Note: loop_body holds the conditional logic of the IF statement, and calls into its continuations.

Note: loop_exit doesn’t call another continuation. This is because it handles the RETURN statement that follows the loop. RETURN statements don’t branch; they simply evaluate their expression and return it.

The IF statement inside the loop will also produce two continuations that are called from the loop body: one for the THEN branch, and one for the ELSE branch.

CREATE FUNCTION then_branch(n INT, i INT) RETURNS INT AS $$   SELECT loop_exit(n, i); $$ LANGUAGE SQL; CREATE FUNCTION else_branch(n INT, i INT) RETURNS INT AS $$   SELECT loop_body(n, i) FROM (SELECT i + 1 AS i); $$ LANGUAGE SQL;

Note: the else_branch function is responsible for incrementing i, and it propagates that change by passing the updated value to loop_body.

The resulting set of tail-recursive functions captures the control flow of the original PL/pgSQL code. At this point, the optimizer is free to inline and apply other optimizations, so that the final result, expressed as UDFs, would look more like this:

CREATE FUNCTION f_internal(n INT) RETURNS INT AS $$   SELECT loop_body(n, 0); $$ LANGUAGE SQL; CREATE FUNCTION loop_body(n INT, i INT) RETURNS INT AS $$   SELECT CASE WHEN i >= n THEN i ELSE loop_body(n, i+1) END; $$ LANGUAGE SQL;

Note: CRDB does not currently support recursive UDF definitions; only the recursive execution used to implement PL/pgSQL loops.

Side effects are implemented through internal builtin function calls whenever possible. For example, RAISE statements compile to crdb_internal.plpgsql_raise() calls, and FETCH statements likewise compile to crdb_internal.plpgsql_fetch(). Ex:

CREATE FUNCTION f_raise() RETURNS INT AS $$   BEGIN     RAISE NOTICE ‘foo’;     RETURN 0;   END $$ LANGUAGE PLpgSQL; => CREATE FUNCTION f_raise_internal() RETURNS INT AS $$   SELECT crdb_internal.plpgsql_raise(..., ‘foo’, …);   SELECT 0; $$ LANGUAGE SQL;

It is important to ensure that side effects happen in the order they were written in the original PL/pgSQL code. CockroachDB guarantees this by encoding the side-effect ordering in the structure of the continuation call graph: if side effect B must occur after side effect A, the routine body statement that produces side effect B is ordered after the statement for side effect A. When a continuation contains a side-effecting expression, CockroachDB marks the continuation as non-inlinable so that optimizations do not interfere with correct ordering.

Inspiration

This design was largely based off of a 2021 SIGMOD paper titled “One WITH RECURSIVE is Worth Many GOTOs”. CockroachDB doesn’t compile PL/pgSQL code all the way into recursive CTE expressions, but it does use “administrative normal form” (tail-recursive functions), which is the preceding step from the paper.

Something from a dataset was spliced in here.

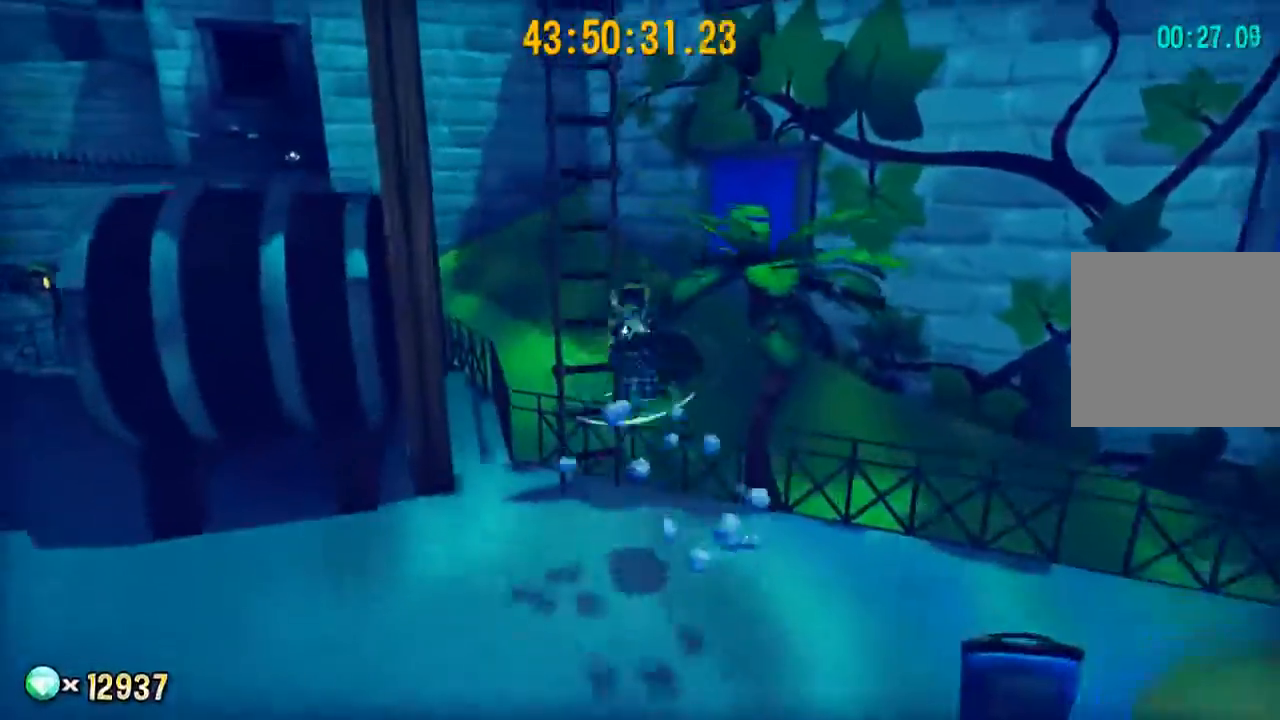
{"dt_ms": 500, "buttons": [], "left_stick": "up", "right_stick": "center", "events": [[67, "left_stick", "up-left"], [100, "right_stick", "left"], [300, "right_stick", "center"], [500, "left_stick", "up"]]}
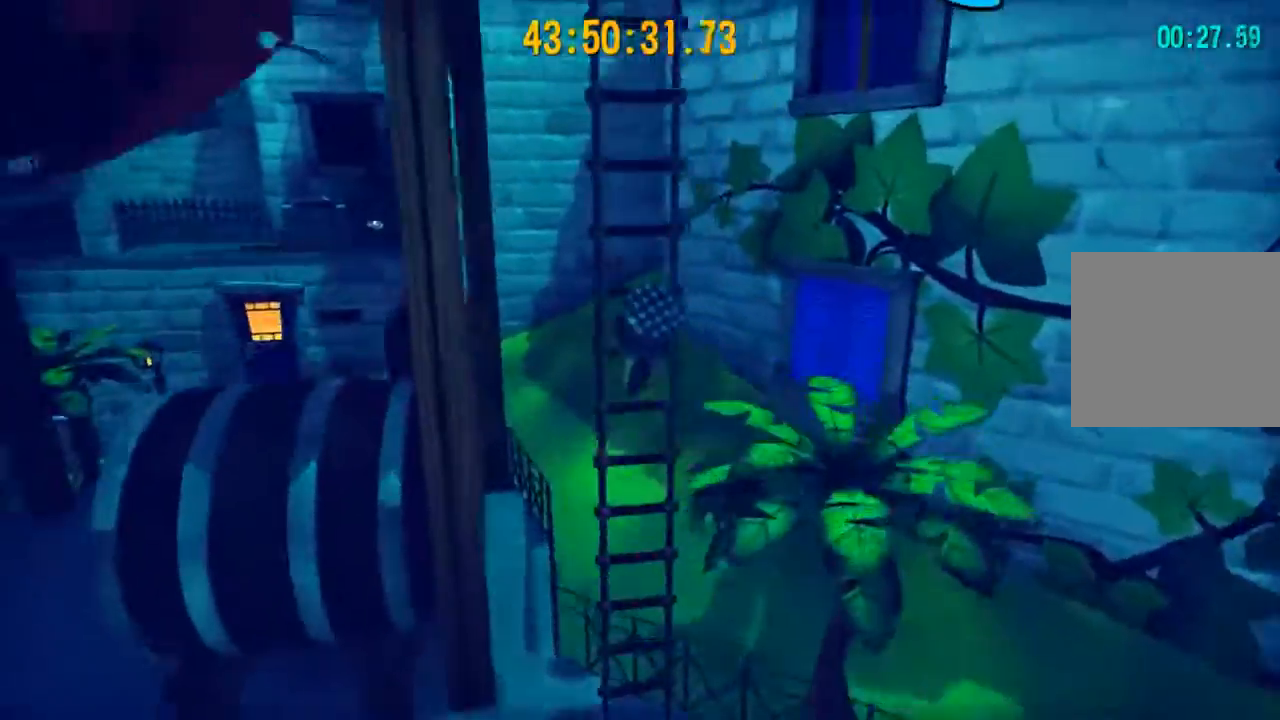
{"dt_ms": 500, "buttons": [], "left_stick": "up", "right_stick": "center", "events": []}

Hirn, Denis, and Torsten Grust. “One WITH RECURSIVE is Worth Many GOTOs.” Sigmod ’21: Proceedings of the 2021 International Conference on Management of Data, 9 June 2021, https://doi.org/10.1145/3448016.3457272.

Future Work 

As we continue to support more PL/pgSQL capabilities, our goal is to eventually achieve full compatibility with Postgres. With this goal in mind, we prioritize releasing features that help unblock migrating our customers’ existing code logic with minimum code changes required. Below are several key capabilities recently released in CockroachDB version 24.1.

• Support OUT parameters for UDFs and SPs

• Support invoking UDFs/SPs from other UDFs/SPs

• Support explicit transactions inside SPs

In the near future, besides providing additional capabilities to continue increasing compatibility between CockroachDB and Postgres, we also plan to invest in optimizing efficiency such as enabling more sophisticated inlining to leverage CockroachDB’s innovative distributed query execution.